Two small birds perch on a grassy slope that extends in a continuous spatial recession into an amorphous background. The orientation of the plovers to one side of the picture creates a strong contrast and tension between the filled and empty portions of the composition similar to that found in paintings of the Southern Song era (1127-1279). The drawing is quick and sure, and identifies the painter as a master of his trade.
The English name for these birds, plovers, derives from the Latin pluvial, “rain,” because it was believed that they flocked together when rain was imminent. Among the three dozen or so species, the East Asian or Oriental plover breeds in Mongolia and passes through east China while migrating as far as northern Australia, a distant traveler indeed.
Such small-scale scenes featuring birds-in-a-landscape setting began at least by the 12th century, during the Southern Song era, and continued to be popular into the Yuan dynasty (1269-1368).
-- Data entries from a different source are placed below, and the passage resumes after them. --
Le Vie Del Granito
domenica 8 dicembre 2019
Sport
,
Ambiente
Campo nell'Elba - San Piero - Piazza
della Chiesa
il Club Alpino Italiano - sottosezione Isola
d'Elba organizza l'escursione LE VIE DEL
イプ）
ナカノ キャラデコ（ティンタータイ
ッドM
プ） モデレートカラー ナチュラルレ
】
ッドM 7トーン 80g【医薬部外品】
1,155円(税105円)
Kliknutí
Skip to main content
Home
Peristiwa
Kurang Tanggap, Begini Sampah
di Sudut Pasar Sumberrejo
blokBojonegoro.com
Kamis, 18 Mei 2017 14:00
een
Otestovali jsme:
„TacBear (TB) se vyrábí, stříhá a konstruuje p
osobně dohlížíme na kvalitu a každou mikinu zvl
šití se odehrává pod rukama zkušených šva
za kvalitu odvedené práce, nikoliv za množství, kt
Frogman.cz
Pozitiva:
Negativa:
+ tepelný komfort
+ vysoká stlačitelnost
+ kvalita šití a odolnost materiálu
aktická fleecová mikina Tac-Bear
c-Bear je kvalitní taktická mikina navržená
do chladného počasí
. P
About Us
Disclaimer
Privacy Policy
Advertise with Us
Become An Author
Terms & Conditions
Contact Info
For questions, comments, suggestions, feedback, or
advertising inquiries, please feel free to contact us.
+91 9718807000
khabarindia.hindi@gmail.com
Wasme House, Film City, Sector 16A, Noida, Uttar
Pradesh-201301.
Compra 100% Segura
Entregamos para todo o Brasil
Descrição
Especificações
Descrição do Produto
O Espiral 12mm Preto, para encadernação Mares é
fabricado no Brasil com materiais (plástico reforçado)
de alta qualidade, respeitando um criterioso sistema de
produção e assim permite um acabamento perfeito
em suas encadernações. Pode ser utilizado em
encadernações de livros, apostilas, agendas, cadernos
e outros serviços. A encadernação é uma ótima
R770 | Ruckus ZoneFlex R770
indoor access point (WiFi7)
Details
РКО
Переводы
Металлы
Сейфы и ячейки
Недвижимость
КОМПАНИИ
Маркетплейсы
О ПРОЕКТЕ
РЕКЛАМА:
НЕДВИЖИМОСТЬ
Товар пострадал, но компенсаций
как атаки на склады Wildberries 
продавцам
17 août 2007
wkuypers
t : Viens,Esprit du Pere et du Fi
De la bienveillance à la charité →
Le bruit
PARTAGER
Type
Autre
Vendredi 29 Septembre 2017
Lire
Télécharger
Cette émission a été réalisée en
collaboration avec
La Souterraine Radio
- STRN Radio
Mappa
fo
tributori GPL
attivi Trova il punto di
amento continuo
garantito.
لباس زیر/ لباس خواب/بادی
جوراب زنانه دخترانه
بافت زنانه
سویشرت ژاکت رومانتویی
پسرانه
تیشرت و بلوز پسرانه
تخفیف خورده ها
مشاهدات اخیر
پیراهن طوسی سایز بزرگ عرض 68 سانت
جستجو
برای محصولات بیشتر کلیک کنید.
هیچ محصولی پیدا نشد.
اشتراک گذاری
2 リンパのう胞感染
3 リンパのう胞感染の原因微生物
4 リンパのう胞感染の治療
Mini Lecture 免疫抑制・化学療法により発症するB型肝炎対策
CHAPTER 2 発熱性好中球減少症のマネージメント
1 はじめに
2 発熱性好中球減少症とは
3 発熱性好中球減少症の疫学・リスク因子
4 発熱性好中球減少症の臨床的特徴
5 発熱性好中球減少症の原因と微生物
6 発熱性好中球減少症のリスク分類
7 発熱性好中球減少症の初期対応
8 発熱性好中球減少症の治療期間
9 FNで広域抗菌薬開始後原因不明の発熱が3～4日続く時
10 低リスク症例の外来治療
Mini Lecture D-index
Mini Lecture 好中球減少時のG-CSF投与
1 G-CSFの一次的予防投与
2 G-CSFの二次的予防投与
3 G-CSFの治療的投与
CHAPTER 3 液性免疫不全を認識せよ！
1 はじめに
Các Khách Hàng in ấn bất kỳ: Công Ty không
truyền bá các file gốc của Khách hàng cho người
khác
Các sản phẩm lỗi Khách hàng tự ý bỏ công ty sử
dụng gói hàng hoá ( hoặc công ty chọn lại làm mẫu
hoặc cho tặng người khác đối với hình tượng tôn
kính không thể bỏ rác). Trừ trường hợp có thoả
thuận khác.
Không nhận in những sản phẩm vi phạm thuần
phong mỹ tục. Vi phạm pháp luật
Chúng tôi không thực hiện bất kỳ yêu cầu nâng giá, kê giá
One comparable work, painted by Chen Lin during the early 14th century (fig. 1), features additions by Zhao Mengfu that herald the new literati approach to painting, one that emphasized calligraphic brushwork. The present “Plovers in Grass” is more pictorial in nature and might thus be somewhat earlier, perhaps the later 13th century.
Fig. 1. Chen Lin and Zhao Mengfu: “Duck on Riverbank,” after Gugong shuhua tulu, Taipei, 1990, vol. 4, p. 145.